POWER6 are in order processors but I remember reading that indeed they do some kind of simplistic form of OoO execution sadly I can remember where I read it. If my memory is right MS could look into that direction to improve perfs with a tinier energetic cost than a potent OoO engine would have.
Obviously Ms should look at better prefetching, lower latencies, branch predictions etc. but expecting X86 level of performances is desillusional.
I quote a part of your post here Alstrong
Just a few questions to throw out there...
a) Would there be much sense in taking VMX128 any further And if so, in what way ?
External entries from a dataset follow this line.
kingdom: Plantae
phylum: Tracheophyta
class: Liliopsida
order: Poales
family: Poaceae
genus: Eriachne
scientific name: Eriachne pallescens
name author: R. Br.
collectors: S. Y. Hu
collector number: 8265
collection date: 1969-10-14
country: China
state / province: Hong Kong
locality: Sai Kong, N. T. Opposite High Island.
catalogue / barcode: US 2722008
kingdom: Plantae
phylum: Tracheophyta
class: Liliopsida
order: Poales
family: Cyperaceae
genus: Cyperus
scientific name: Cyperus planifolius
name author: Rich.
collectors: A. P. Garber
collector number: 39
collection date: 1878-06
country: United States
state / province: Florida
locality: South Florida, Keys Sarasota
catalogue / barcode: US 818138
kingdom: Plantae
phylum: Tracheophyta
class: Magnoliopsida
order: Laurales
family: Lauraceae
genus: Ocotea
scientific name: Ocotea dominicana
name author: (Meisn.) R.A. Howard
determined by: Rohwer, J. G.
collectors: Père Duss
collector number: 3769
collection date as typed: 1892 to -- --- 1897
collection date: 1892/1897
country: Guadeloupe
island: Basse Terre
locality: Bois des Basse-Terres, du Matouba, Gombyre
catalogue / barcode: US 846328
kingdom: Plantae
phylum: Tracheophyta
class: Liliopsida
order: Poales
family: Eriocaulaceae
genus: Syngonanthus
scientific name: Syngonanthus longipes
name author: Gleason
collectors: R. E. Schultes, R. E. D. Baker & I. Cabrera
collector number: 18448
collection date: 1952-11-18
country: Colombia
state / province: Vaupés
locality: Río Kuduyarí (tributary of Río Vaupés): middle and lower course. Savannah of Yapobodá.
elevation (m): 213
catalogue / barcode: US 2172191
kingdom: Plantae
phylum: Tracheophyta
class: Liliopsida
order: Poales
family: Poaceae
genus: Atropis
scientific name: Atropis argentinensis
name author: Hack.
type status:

While I was searching infos on POWER6 (see above) I found out interesting stuffs on wiki:
http://en.wikipedia.org/wiki/POWER6
http://en.wikipedia.org/wiki/Power_Architecture#Power_ISA_v.2.03
There is an AltiVec unit to POWER6, and the processor is fully compliant with the new Power ISA v.2.03 specification. POWER6 also takes advantage of ViVA-2, Virtual Vector Architecture, which enables the combination of several POWER6 nodes to act as a single Vector processor.
Actually I don't know if that would be useful as VMX128 are already pretty large, or may be doubling the width would be a better move, basically I've no clue insights welcome here too
Power ISA v.2.03
The specification for Power ISA v.2.03[7] is based on the former PowerPC ISA v.2.02[3] in POWER5+ and the Book E[1] extension of the PowerPC specification. The Book I included five new chapters regarding auxiliary processing units like DSPs and the AltiVec extension.
Book I – User Instruction Set Architecture covers the base instruction set available to the application programmer. Memory reference, flow control, Integer, floating point, numeric acceleration, application-level programming. It includes chapters regarding auxiliary processing units like DSPs and the AltiVec extension.
This is interesting if Ms find out that decompression units and why not network accelerator would fit their goals.
I wonder if implementing scatter/gather would help for the kind of workload likely to run on the cpu?
How about just doubling the cores from 3 to 6 and have 1 hardware thread for each core? If the process node were to be 32nm they could double the number of cores/cache and maybe even increase the clock. They might even be able to use beefier cores that are 100% backwards compatible similar to what IBM did from GC's Gekko to Wii's Broadway.
Well multithreading is a way to improved IPC, such cores would have to use other tricks to keep up with perfs that are likely more power consuming but it's not impossible.